Makassar muisulsel.or.id – Ketua Umum Majelis Ulama Indonesia (MUI) Sulsel Prof Dr KH Nadjamuddin Abd Safa Lc MA mensosialisasikan program beasiswa di Uzbekistan pada acara “Khatmul Qur’an dan Imtihan Al-Biruni Mandiri XI” yang diadakan di Hotel The Rinra Makassar pada Sabtu, 17 Februari 2024.
“Jadi kami dari MUI Sulsel pada esember 2023 kemarin telah melakukan kunjungan dan kerjasama dengan kampus ternama di Uzbekistan. Kami berharap santri Al Biruni bisa mengikuti program ini, ” harapnya saat memberi sambutan.
Lanjutannya adapun syaratnya adalah fasih membaca Alquran dan Bahasa Arab. “Nanti kita uji di MUI baru direkomendasikan ke Uzbekistan.
Prof Nadjamuddin mengungkapkan santri Al Biruni sangat besar peluangnya karena menguasai Bahasa Arab dan fasih dalam membaca Alquran.
Prof Nadjamuddin mengungkapkan bahwa kerjasama MUI dengan pihak Universitas di Uzbekistan terjalin dengan tiga poin diantaranya adalah pertukaran pelajar, pertukaran dosen dan kegiatan lainnya seperti penelitian atau seminar.

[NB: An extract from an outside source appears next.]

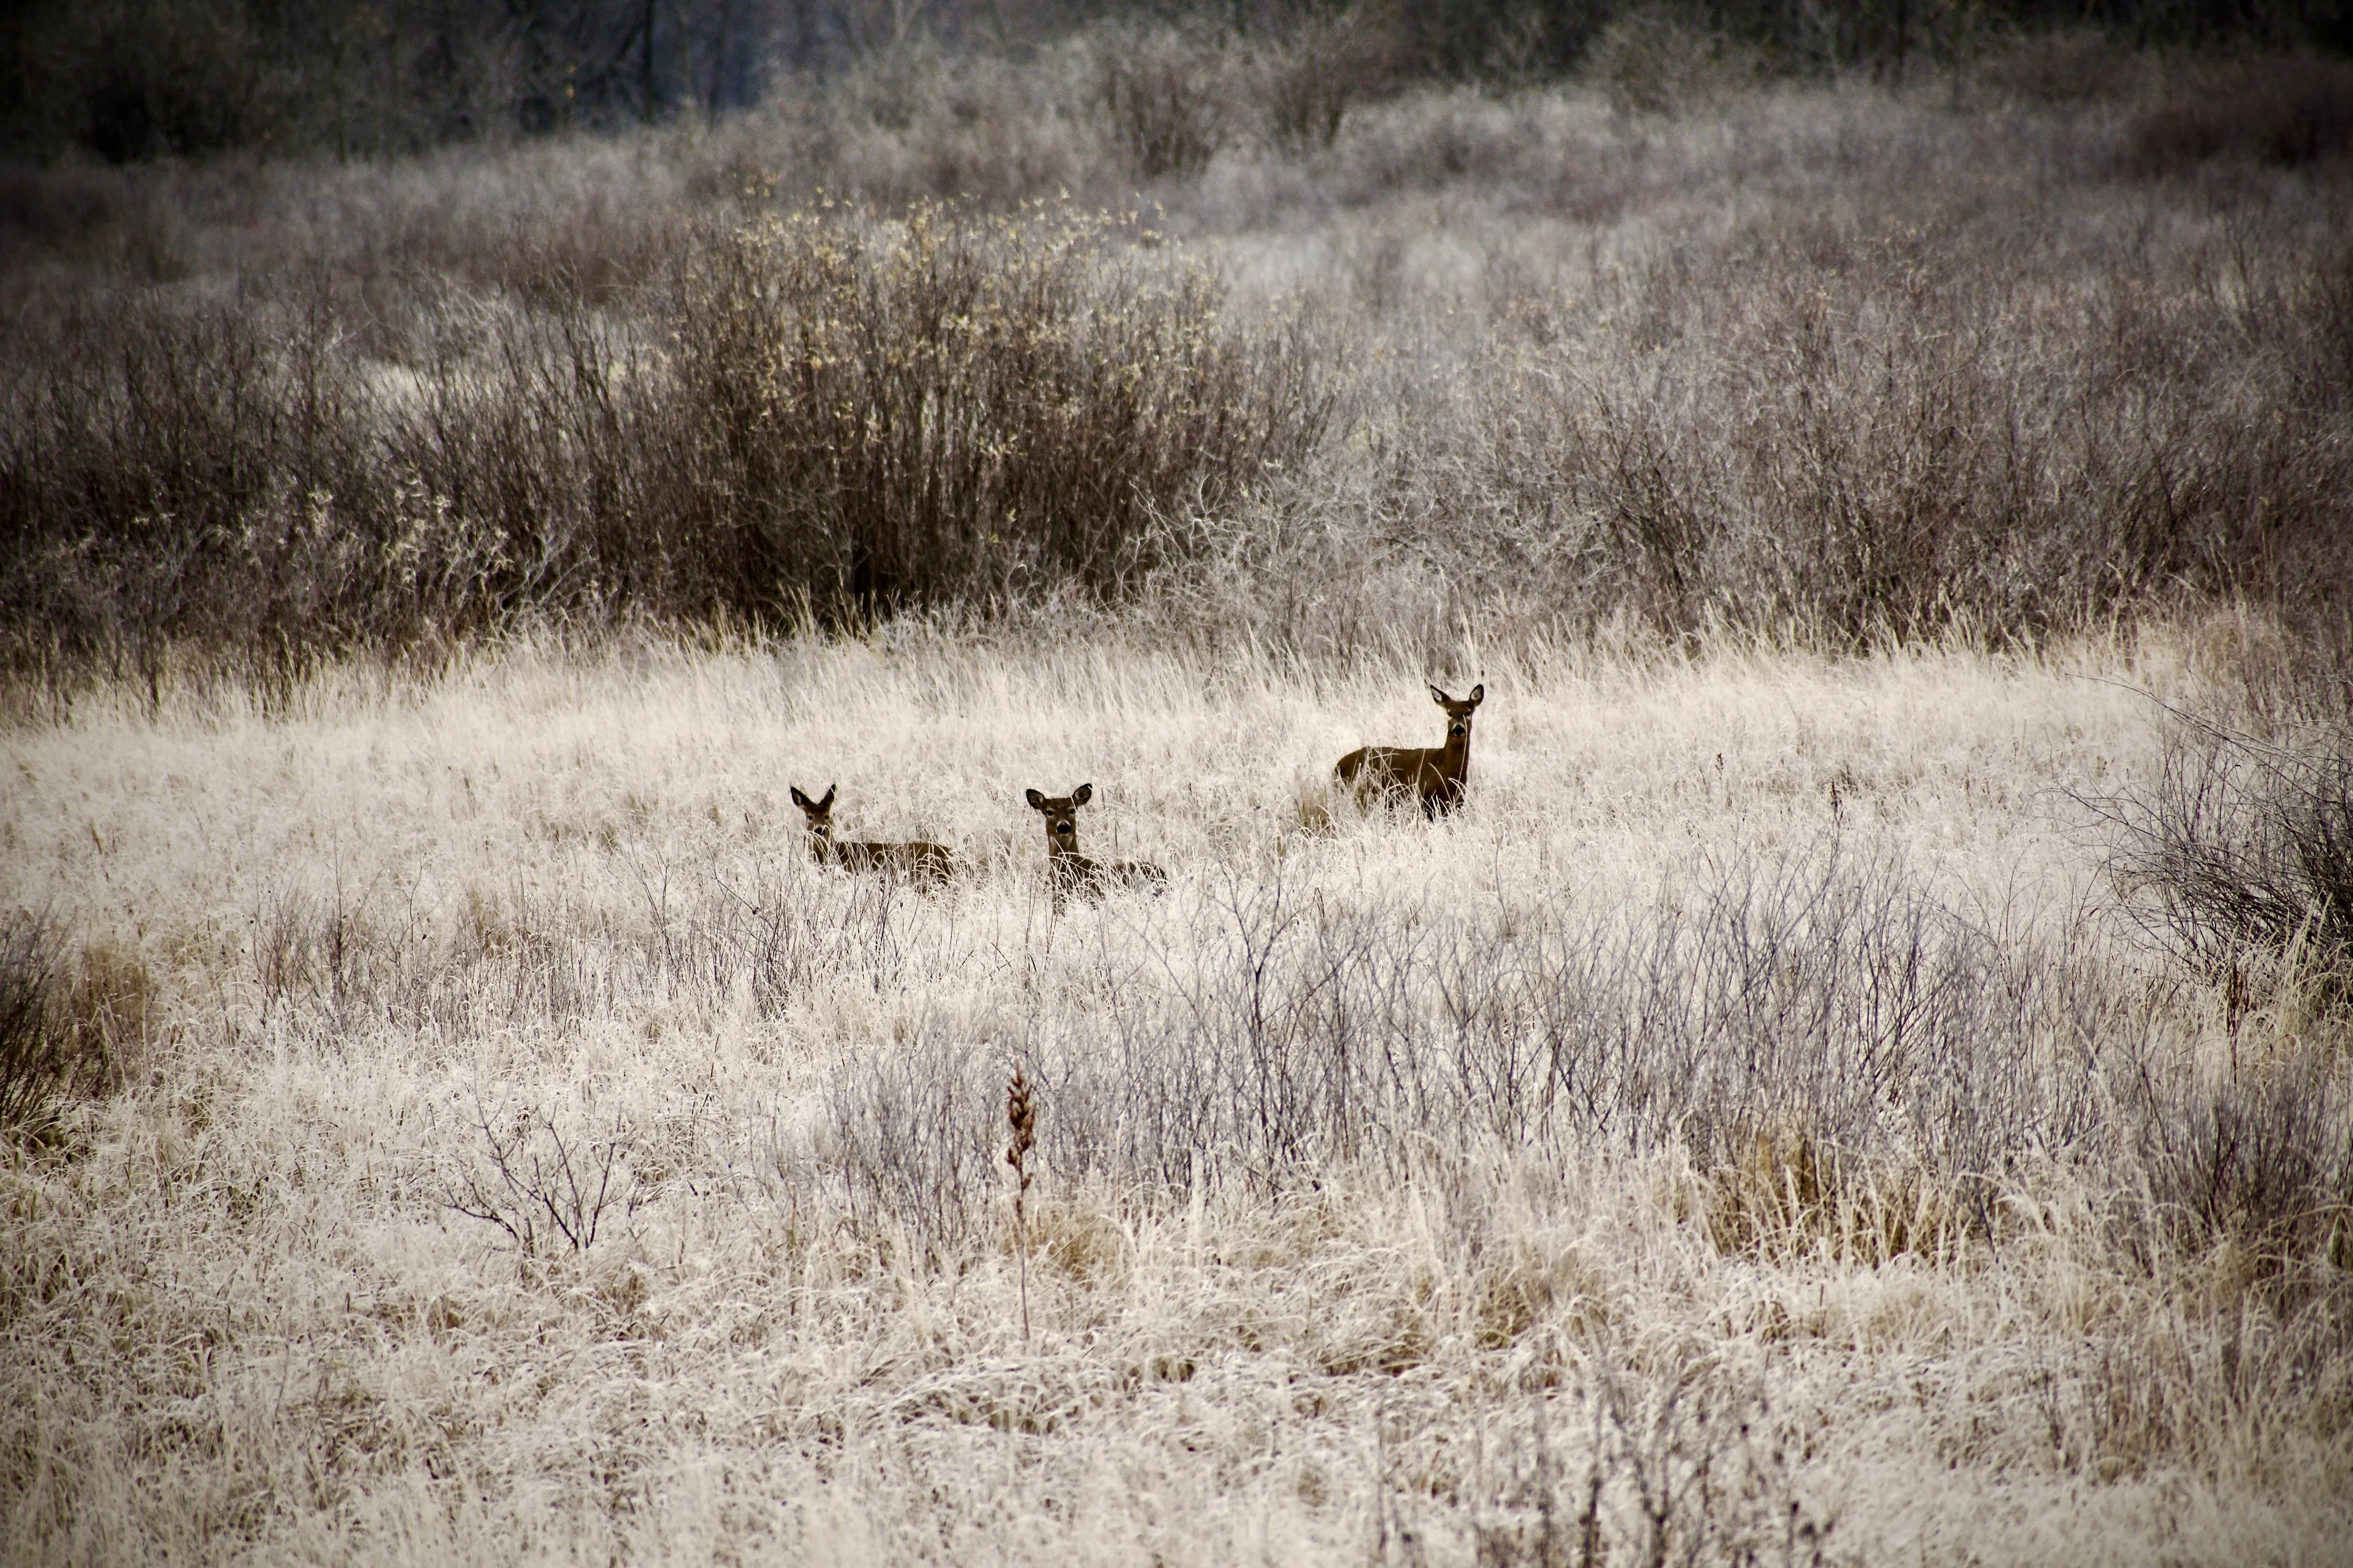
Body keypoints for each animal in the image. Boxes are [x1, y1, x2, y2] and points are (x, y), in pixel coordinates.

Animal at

“Jika ada mahasiswa yang ingin kuliah di sana, MUI Sulsel siap memfasilitasinya karena kuliah di sana gratis, hanya menyiapkan tiket pesawat PP,” ungkapnya
Sebelumnya MUI Sulsel telah melakukan MOU yang ditandatangani langsung oleh Ketua Umum MUI Sulsel Prof Nadjamuddin bersama Wakil Rektor Juraev Abror Turobovich yang disaksikan oleh seluruh rombongan Studi Banding MUI Sulsel pada Desember 2023.
Dalam wisuda ini sebanyak 145 SIT Al Biruni, ikut Khatmul Quran Imtihan XI. Program Khatmul Qur’an dan Imtihan XI Al-Biruni Mandiri Tahun 2024 kali ini mengangkat tema, “Membentuk Generasi Qur’ani Dalam Mengubah Peradaban,” diuji dan dipimpin langsung oleh trainer Ummi Pusat Surabaya.
Direktur Pendidikan Al Biruni Muh Arafah Kube mengatakan, kegiatan ini menunjukkan hasil pembelajaran Al-Quran dengan tiga tahapan: tartil, hafalan, dan terjemahan Al-Quran, dengan harapan menciptakan anak-anak yang menjadi ulama pemimpin.
“Jadi bukan sekadar hafal tapi menjadi orang hebat dari berbagai bidang dan soleh,” tambahnya.
“Kepada orang tua santri kami harap terus mengingatkan kepada anaknya untuk terus membaca,” paparnya.